# Naive Bayes Classifiers

Only for classification. Even faster than linear models, good for very large datasets and high-dimensional data. Often less accurate than linear models.

Naive Bayes Classifiers tend to be faster in training than linear models, but they provide slightly worse generalization performance. Naive Bayes models learn parameters looking at each feature individually collecting per-class statistics.

There are three kinds of naive Bayes classifiers implemented in scikit-learn: GaussianNB, BernoulliNB, and MutinomialNB.

GaussianNB can be applied to any continuous data,  BernoulliNB assumes binary data, MultinomialNB assumes count data (each feature representing an integer count).

In [2]:
import numpy as np
import matplotlib.pyplot as plt
import pandas as pd
import mglearn



In [3]:
X = np.array([[0, 1, 0, 1], 
              [1, 0, 1, 1], 
              [0, 0, 0, 1], 
              [1, 0, 1, 0]])
y = np.array([0, 1, 0, 1])

In [4]:
counts = {}
for label in np.unique(y):
    counts[label] = X[y == label].sum(axis=0)
print("Feature counts:\n{}".format(counts))

Feature counts:
{0: array([0, 1, 0, 2]), 1: array([2, 0, 2, 1])}


BernoulliNB classifier counts how often every feature of a class is not zero.

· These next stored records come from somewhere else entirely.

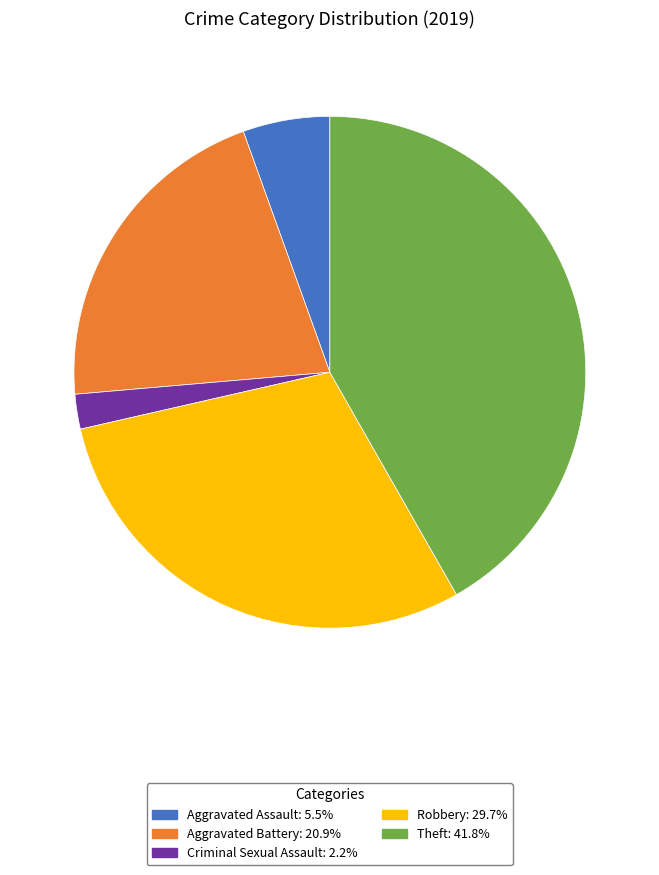

Does any single category account for the majority?

No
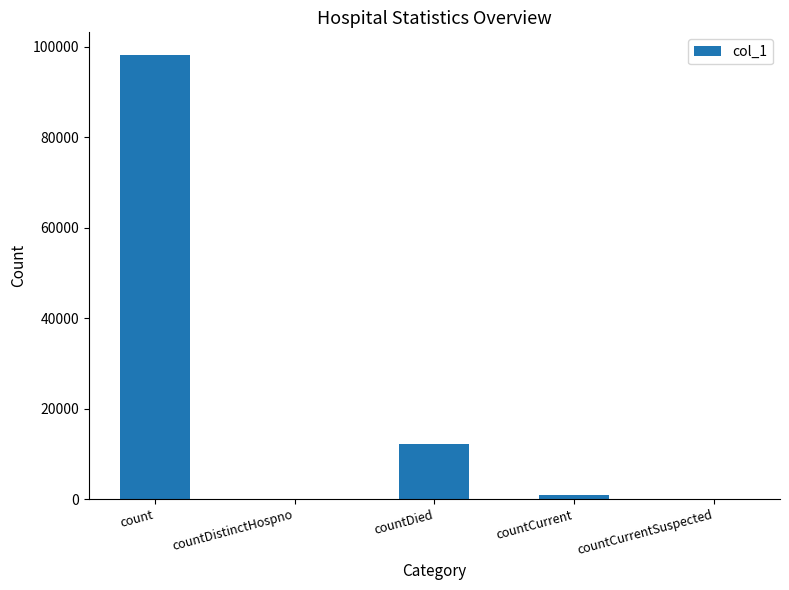

What is the greatest value displayed?

98289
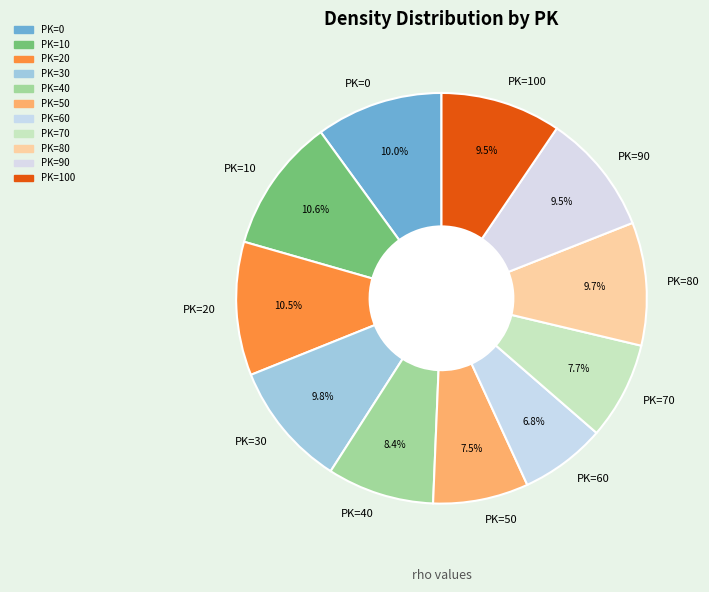

What is the ratio of the value at PK=90 to the value at PK=30?

1.0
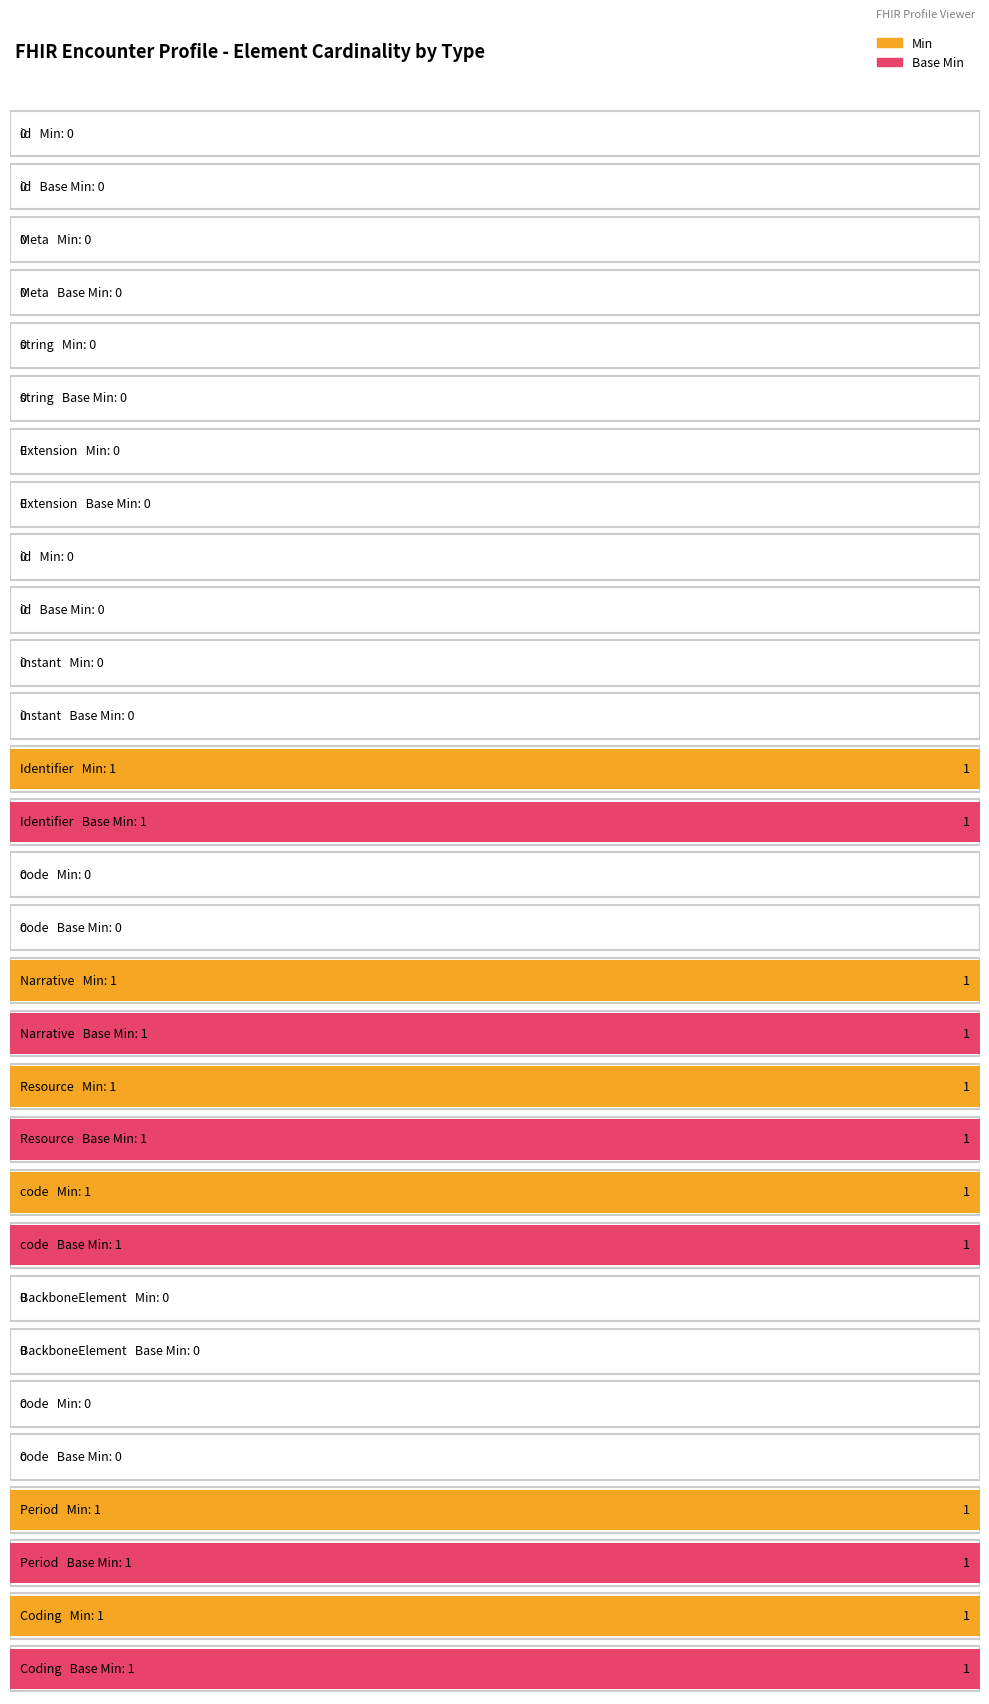

Reading left to right, extract all data points from this chart.

Min: id=0	Meta=0	string=0	Extension=0	id=0	instant=0	Identifier=1	code=0	Narrative=1	Resource=1	code=1	BackboneElement=0	code=0	Period=1	Coding=1
Base Min: id=0	Meta=0	string=0	Extension=0	id=0	instant=0	Identifier=1	code=0	Narrative=1	Resource=1	code=1	BackboneElement=0	code=0	Period=1	Coding=1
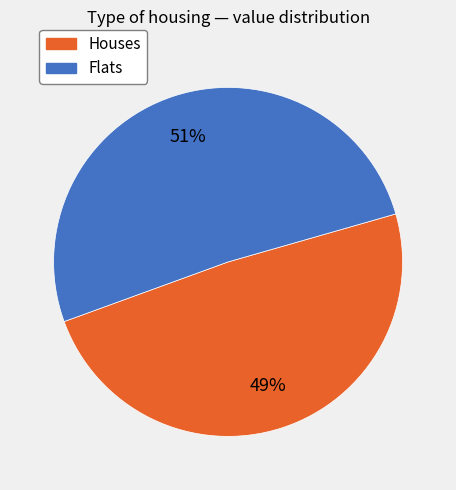

To the nearest percent, what is the average slice percentage?

50%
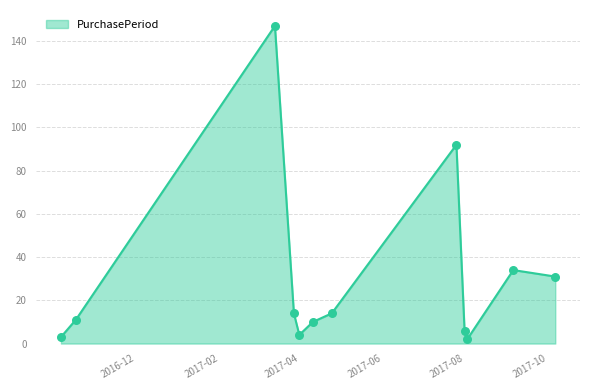

What is the change in value from 2017-03-27 to 2017-04-14?

-143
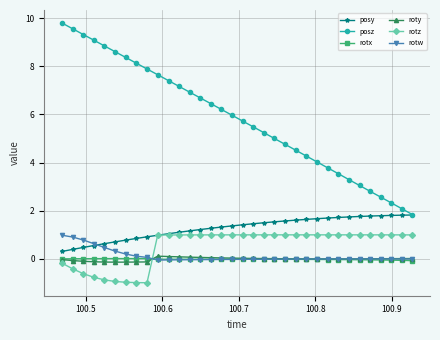

Which series has the largest total across all categories?

posz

MultinomialNB classifier takes into account the average value of each feature for each class.

GaussianNB classifier stores the average value as well as the standard deviation for each feature for each class.

### Strengths, weaknesses, parameters

BernoulliNB and MultinomialNB have a single parameter, alpha, controlling model complexity. The algorithm adds alpha many virtual data points with positive values for all the features, resulting in "smoother" statistics and less complex models.

GaussianNB is used on very high-dimensional data while BernoulliNB and MultinomialNB are used on sparse count data like text.

Naive Bayes models are great baseline models and are used on very large datasets for speed.